Items from a data source
·····

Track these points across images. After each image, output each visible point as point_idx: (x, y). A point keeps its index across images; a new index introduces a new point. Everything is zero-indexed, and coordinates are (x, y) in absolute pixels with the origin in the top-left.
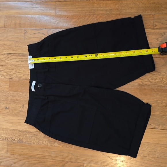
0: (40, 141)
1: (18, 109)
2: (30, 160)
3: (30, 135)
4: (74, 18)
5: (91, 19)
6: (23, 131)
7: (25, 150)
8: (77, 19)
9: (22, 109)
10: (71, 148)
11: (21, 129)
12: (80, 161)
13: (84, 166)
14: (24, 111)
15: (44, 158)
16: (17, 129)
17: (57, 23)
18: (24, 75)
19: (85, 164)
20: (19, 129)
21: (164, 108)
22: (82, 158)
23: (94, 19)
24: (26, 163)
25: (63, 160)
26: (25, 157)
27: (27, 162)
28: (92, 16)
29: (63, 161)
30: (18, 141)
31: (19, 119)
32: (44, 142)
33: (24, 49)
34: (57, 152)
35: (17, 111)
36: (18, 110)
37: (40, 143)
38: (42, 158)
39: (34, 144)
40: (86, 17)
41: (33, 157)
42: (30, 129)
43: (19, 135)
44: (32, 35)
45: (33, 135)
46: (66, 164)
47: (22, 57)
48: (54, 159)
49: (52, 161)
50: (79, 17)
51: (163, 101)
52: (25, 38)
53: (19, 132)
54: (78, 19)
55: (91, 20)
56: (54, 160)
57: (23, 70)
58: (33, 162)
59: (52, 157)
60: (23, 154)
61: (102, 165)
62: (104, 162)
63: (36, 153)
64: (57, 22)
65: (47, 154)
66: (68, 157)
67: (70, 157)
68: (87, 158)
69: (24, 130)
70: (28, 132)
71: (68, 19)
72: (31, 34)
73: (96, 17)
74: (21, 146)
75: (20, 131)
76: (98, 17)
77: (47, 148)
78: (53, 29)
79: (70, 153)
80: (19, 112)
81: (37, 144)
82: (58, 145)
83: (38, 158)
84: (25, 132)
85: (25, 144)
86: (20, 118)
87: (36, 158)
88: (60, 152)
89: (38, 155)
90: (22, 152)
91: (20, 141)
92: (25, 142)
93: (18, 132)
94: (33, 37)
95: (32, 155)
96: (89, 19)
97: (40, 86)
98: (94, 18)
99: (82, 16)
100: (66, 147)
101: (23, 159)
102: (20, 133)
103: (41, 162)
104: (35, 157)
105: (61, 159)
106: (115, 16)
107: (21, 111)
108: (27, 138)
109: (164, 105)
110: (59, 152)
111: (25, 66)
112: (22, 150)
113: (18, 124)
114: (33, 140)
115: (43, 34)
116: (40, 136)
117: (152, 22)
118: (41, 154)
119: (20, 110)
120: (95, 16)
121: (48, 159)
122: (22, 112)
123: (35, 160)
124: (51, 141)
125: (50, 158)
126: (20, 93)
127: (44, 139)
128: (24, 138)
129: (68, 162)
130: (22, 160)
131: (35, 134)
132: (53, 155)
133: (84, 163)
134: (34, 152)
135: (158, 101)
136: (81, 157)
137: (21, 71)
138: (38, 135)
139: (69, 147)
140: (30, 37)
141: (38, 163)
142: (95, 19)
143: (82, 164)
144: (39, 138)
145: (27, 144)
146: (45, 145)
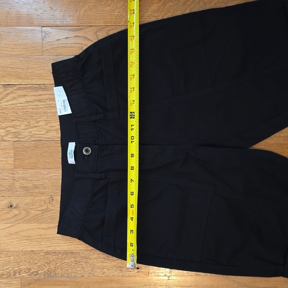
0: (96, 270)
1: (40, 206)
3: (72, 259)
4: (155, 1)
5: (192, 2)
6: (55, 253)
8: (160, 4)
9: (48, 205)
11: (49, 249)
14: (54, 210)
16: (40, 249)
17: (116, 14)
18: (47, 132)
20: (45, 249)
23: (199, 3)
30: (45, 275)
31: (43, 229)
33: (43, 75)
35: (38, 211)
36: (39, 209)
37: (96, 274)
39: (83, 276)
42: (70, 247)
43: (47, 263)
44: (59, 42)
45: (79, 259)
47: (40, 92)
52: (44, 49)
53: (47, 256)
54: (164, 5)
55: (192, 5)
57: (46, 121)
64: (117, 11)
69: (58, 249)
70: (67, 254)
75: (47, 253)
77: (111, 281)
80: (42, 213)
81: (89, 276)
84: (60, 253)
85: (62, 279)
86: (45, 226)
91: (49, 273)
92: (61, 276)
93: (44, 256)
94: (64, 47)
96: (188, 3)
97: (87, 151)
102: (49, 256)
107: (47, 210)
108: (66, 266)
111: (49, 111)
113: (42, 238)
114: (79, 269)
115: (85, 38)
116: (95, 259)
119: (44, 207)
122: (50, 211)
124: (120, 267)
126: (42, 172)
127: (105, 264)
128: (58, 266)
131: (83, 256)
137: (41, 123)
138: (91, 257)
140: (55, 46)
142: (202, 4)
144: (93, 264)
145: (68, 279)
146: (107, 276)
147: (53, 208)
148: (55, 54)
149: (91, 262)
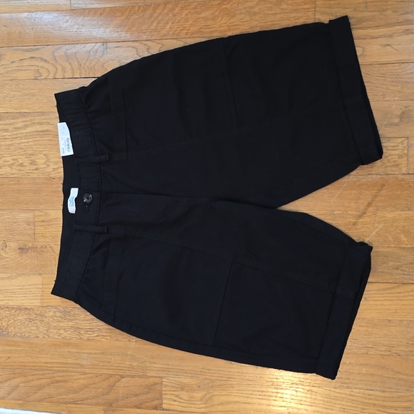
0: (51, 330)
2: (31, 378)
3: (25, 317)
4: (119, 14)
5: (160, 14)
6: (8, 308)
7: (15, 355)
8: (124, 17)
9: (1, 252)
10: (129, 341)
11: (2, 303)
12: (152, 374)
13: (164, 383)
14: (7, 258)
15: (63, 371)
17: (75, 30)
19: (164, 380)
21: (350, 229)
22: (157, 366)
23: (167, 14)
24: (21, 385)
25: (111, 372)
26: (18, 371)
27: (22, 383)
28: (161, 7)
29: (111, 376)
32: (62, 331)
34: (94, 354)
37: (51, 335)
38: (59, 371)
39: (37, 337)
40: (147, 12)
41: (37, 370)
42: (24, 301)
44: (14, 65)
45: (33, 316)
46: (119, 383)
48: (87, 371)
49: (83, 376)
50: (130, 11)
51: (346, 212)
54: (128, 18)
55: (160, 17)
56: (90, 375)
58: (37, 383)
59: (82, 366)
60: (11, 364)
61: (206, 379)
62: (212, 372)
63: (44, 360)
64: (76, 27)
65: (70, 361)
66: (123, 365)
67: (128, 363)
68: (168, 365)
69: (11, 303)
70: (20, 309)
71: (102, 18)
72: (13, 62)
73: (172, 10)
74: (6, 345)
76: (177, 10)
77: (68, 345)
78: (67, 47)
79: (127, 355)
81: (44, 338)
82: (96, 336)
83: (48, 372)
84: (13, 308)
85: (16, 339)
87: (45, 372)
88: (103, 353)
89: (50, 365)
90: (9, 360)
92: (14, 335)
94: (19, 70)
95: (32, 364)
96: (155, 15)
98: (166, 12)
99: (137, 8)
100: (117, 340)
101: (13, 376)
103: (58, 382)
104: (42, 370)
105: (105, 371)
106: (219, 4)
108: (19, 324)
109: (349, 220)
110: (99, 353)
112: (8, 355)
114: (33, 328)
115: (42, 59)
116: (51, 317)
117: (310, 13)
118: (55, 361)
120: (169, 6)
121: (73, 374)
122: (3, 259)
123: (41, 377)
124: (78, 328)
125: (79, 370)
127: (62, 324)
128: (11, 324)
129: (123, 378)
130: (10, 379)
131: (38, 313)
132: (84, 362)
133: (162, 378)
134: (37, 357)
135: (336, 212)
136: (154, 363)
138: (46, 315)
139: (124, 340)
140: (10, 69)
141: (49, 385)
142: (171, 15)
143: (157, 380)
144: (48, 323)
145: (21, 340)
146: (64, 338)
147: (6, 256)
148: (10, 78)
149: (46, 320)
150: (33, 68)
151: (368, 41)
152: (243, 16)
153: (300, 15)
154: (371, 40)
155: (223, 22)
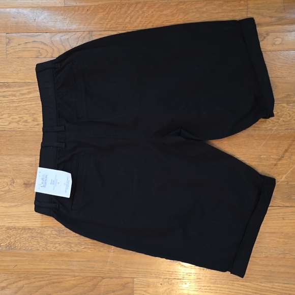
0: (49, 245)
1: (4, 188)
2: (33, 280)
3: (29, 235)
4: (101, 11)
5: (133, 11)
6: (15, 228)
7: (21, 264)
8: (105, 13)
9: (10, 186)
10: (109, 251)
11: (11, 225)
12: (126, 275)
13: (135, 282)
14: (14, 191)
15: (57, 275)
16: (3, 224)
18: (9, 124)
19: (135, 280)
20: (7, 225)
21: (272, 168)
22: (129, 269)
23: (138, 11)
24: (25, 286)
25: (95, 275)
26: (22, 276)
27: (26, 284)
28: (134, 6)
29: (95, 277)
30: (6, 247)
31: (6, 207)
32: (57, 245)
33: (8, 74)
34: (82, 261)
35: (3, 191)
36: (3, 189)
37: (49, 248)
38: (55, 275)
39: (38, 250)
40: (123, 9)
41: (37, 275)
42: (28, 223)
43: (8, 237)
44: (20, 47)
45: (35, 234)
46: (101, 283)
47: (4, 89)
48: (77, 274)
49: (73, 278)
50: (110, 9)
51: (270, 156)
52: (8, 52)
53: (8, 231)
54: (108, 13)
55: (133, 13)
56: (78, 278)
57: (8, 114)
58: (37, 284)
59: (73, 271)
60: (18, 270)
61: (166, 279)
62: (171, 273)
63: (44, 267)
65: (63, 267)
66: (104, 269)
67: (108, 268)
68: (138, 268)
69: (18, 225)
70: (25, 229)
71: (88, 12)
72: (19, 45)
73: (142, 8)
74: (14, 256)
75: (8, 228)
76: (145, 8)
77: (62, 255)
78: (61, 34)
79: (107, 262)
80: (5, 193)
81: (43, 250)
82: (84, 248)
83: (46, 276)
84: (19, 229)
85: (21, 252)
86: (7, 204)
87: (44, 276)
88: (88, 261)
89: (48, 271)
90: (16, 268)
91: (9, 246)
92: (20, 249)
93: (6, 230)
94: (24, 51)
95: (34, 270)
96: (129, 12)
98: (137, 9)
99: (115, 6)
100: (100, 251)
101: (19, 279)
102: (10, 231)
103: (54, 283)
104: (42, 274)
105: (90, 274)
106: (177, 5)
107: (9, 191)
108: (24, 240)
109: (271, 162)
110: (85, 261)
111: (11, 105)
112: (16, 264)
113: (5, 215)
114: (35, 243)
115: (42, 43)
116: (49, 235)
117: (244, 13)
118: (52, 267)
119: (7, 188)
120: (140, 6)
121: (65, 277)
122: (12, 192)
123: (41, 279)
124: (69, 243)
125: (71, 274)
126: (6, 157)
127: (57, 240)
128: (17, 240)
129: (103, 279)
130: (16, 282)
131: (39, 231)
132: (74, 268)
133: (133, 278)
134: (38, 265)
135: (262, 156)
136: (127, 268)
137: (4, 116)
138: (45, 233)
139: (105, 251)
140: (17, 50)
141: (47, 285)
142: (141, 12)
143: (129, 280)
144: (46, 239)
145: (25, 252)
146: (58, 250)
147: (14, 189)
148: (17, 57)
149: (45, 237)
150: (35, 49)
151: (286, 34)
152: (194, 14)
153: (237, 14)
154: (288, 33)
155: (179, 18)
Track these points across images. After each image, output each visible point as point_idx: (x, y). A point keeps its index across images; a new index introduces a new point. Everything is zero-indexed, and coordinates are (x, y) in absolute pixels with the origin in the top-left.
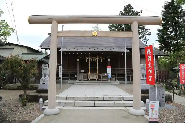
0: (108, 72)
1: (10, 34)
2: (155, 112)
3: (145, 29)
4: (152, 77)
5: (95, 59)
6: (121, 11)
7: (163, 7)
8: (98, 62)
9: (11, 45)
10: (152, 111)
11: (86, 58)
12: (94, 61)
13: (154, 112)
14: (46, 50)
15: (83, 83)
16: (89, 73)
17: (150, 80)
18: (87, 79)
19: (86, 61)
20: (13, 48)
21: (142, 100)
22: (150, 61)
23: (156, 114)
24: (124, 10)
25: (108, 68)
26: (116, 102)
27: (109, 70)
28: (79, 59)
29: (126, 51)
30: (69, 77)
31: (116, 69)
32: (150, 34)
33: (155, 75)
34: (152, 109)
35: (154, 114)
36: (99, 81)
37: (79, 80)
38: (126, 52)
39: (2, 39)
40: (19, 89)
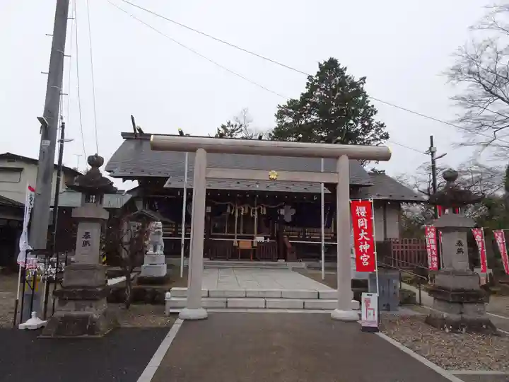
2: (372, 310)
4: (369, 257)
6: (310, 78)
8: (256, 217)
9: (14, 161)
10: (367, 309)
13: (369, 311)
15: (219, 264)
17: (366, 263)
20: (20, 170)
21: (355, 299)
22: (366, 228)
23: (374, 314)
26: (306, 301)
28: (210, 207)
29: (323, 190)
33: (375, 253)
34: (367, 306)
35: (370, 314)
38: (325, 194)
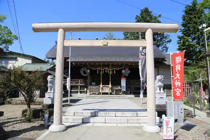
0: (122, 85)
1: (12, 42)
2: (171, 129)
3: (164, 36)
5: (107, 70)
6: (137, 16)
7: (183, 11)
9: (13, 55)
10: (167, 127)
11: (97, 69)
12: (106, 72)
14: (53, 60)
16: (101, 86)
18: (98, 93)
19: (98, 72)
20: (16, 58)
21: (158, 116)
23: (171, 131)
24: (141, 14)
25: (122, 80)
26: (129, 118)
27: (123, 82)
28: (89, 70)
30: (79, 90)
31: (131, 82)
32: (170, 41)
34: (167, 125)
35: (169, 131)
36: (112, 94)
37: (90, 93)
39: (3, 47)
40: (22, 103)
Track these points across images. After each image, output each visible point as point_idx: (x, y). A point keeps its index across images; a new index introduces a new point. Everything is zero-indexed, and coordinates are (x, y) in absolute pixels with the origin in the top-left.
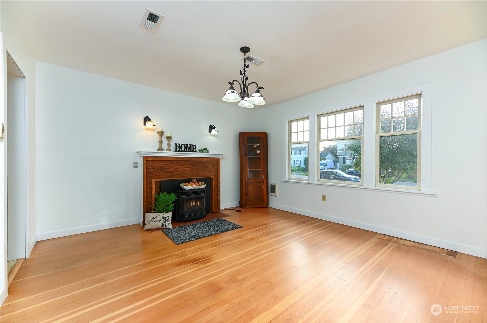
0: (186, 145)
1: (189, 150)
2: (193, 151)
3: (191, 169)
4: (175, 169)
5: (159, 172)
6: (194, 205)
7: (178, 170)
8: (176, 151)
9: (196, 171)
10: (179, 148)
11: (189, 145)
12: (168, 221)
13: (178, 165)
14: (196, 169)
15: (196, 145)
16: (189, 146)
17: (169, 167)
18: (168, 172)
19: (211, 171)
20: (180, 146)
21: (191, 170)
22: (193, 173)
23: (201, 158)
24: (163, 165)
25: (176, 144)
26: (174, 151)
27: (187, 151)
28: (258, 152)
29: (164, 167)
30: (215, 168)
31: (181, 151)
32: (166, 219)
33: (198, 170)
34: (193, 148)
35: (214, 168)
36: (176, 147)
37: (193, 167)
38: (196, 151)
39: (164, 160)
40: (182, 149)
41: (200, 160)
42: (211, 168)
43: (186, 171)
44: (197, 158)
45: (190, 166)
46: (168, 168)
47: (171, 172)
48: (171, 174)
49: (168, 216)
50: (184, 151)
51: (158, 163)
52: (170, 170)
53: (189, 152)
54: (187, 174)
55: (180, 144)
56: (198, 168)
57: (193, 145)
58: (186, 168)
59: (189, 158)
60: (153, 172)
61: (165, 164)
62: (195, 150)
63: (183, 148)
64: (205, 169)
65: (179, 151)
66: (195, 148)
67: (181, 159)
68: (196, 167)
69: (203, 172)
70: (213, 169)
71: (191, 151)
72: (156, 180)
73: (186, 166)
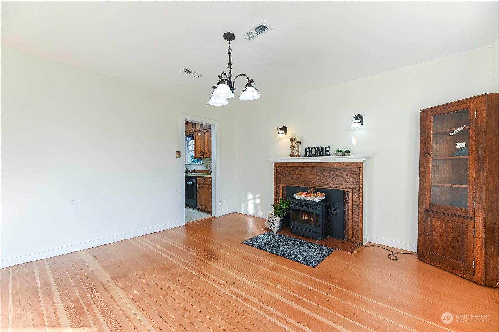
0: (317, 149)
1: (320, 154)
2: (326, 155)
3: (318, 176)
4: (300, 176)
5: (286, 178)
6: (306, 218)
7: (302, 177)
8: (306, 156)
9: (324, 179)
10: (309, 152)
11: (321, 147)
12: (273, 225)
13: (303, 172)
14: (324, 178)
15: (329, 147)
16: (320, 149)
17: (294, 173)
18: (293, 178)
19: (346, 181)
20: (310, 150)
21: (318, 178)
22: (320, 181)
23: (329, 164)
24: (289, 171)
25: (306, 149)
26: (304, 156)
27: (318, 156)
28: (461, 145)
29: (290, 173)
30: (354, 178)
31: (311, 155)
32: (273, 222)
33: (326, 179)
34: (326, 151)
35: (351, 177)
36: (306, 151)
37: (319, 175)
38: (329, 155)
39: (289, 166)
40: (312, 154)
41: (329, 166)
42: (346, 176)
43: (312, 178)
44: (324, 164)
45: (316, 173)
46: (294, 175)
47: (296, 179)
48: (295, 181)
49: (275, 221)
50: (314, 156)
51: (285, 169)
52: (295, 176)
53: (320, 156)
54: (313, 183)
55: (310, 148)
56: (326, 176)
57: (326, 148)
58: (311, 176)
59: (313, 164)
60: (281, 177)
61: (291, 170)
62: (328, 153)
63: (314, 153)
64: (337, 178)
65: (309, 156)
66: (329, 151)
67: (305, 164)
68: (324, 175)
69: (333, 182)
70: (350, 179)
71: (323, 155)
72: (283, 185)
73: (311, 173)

·····

## Problem description
Render the listing as a Markdown table with the columns Row and Line, starting at its first line and ending at the line that contains "109: (164, 105)", and skip blank lines. Leave the pictures out.

## Expected output
| Row | Line |
|---|---|
| 1 | Track these points across images. After each image, output each visible point as point_idx: (x, y). A point keeps its index across images; a new index introduces a new point. Everything is zero-indexed, and coordinates are (x, y) in absolute pixels with the origin in the top-left. |
| 2 | 0: (40, 141) |
| 3 | 1: (18, 109) |
| 4 | 2: (30, 160) |
| 5 | 3: (30, 135) |
| 6 | 4: (74, 18) |
| 7 | 5: (91, 19) |
| 8 | 6: (23, 131) |
| 9 | 7: (25, 150) |
| 10 | 8: (77, 19) |
| 11 | 9: (22, 109) |
| 12 | 10: (71, 148) |
| 13 | 11: (21, 129) |
| 14 | 12: (80, 161) |
| 15 | 13: (84, 166) |
| 16 | 14: (24, 111) |
| 17 | 15: (44, 158) |
| 18 | 16: (17, 129) |
| 19 | 17: (57, 23) |
| 20 | 18: (24, 75) |
| 21 | 19: (85, 164) |
| 22 | 20: (19, 129) |
| 23 | 21: (164, 108) |
| 24 | 22: (82, 158) |
| 25 | 23: (94, 19) |
| 26 | 24: (26, 163) |
| 27 | 25: (63, 160) |
| 28 | 26: (25, 157) |
| 29 | 27: (27, 162) |
| 30 | 28: (92, 16) |
| 31 | 29: (63, 161) |
| 32 | 30: (18, 141) |
| 33 | 31: (19, 119) |
| 34 | 32: (44, 142) |
| 35 | 33: (24, 49) |
| 36 | 34: (57, 152) |
| 37 | 35: (17, 111) |
| 38 | 36: (18, 110) |
| 39 | 37: (40, 143) |
| 40 | 38: (42, 158) |
| 41 | 39: (34, 144) |
| 42 | 40: (86, 17) |
| 43 | 41: (33, 157) |
| 44 | 42: (30, 129) |
| 45 | 43: (19, 135) |
| 46 | 44: (32, 35) |
| 47 | 45: (33, 135) |
| 48 | 46: (66, 164) |
| 49 | 47: (22, 57) |
| 50 | 48: (54, 159) |
| 51 | 49: (52, 161) |
| 52 | 50: (79, 17) |
| 53 | 51: (163, 101) |
| 54 | 52: (25, 38) |
| 55 | 53: (19, 132) |
| 56 | 54: (78, 19) |
| 57 | 55: (91, 20) |
| 58 | 56: (54, 160) |
| 59 | 57: (23, 70) |
| 60 | 58: (33, 162) |
| 61 | 59: (52, 157) |
| 62 | 60: (23, 154) |
| 63 | 61: (102, 165) |
| 64 | 62: (104, 162) |
| 65 | 63: (36, 153) |
| 66 | 64: (57, 22) |
| 67 | 65: (47, 154) |
| 68 | 66: (68, 157) |
| 69 | 67: (70, 157) |
| 70 | 68: (87, 158) |
| 71 | 69: (24, 130) |
| 72 | 70: (28, 132) |
| 73 | 71: (68, 19) |
| 74 | 72: (31, 34) |
| 75 | 73: (96, 17) |
| 76 | 74: (21, 146) |
| 77 | 75: (20, 131) |
| 78 | 76: (98, 17) |
| 79 | 77: (47, 148) |
| 80 | 78: (53, 29) |
| 81 | 79: (70, 153) |
| 82 | 80: (19, 112) |
| 83 | 81: (37, 144) |
| 84 | 82: (58, 145) |
| 85 | 83: (38, 158) |
| 86 | 84: (25, 132) |
| 87 | 85: (25, 144) |
| 88 | 86: (20, 118) |
| 89 | 87: (36, 158) |
| 90 | 88: (60, 152) |
| 91 | 89: (38, 155) |
| 92 | 90: (22, 152) |
| 93 | 91: (20, 141) |
| 94 | 92: (25, 142) |
| 95 | 93: (18, 132) |
| 96 | 94: (33, 37) |
| 97 | 95: (32, 155) |
| 98 | 96: (89, 19) |
| 99 | 97: (40, 86) |
| 100 | 98: (94, 18) |
| 101 | 99: (82, 16) |
| 102 | 100: (66, 147) |
| 103 | 101: (23, 159) |
| 104 | 102: (20, 133) |
| 105 | 103: (41, 162) |
| 106 | 104: (35, 157) |
| 107 | 105: (61, 159) |
| 108 | 106: (115, 16) |
| 109 | 107: (21, 111) |
| 110 | 108: (27, 138) |
| 111 | 109: (164, 105) |